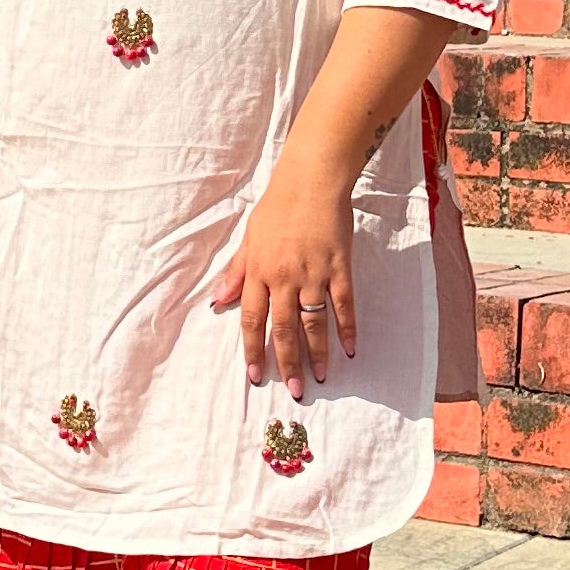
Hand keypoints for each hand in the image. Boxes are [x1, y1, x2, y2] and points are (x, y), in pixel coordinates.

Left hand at [209, 153, 358, 390]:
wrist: (311, 180)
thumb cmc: (277, 207)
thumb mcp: (249, 237)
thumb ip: (237, 272)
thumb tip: (219, 301)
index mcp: (260, 271)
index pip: (253, 320)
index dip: (253, 350)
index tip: (255, 376)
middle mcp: (285, 277)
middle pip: (283, 329)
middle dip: (286, 362)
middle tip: (292, 390)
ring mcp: (314, 274)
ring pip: (314, 323)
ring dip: (316, 353)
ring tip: (318, 378)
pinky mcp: (339, 267)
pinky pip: (343, 304)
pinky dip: (347, 327)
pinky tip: (350, 349)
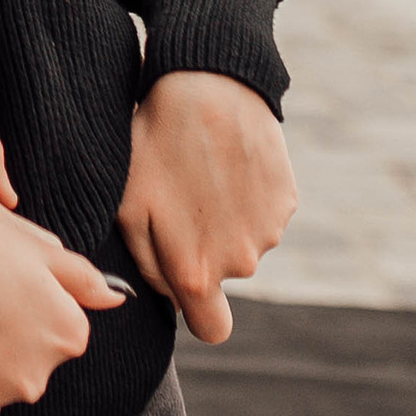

════════

EXERCISE: Starting with the line that contains "middle mcp: (285, 277)", copy every line word for word through the end of the listing above, but leave out the pictures.

RESULT OF THE TASK:
middle mcp: (285, 277)
middle pip: (283, 329)
middle dip: (286, 362)
middle tip: (292, 390)
ring mcp: (314, 274)
ring pip: (314, 323)
ring dip: (316, 353)
ring tip: (318, 378)
pinky mcp: (339, 267)
pinky pip: (343, 304)
pinky dip: (347, 327)
pinky tip: (350, 349)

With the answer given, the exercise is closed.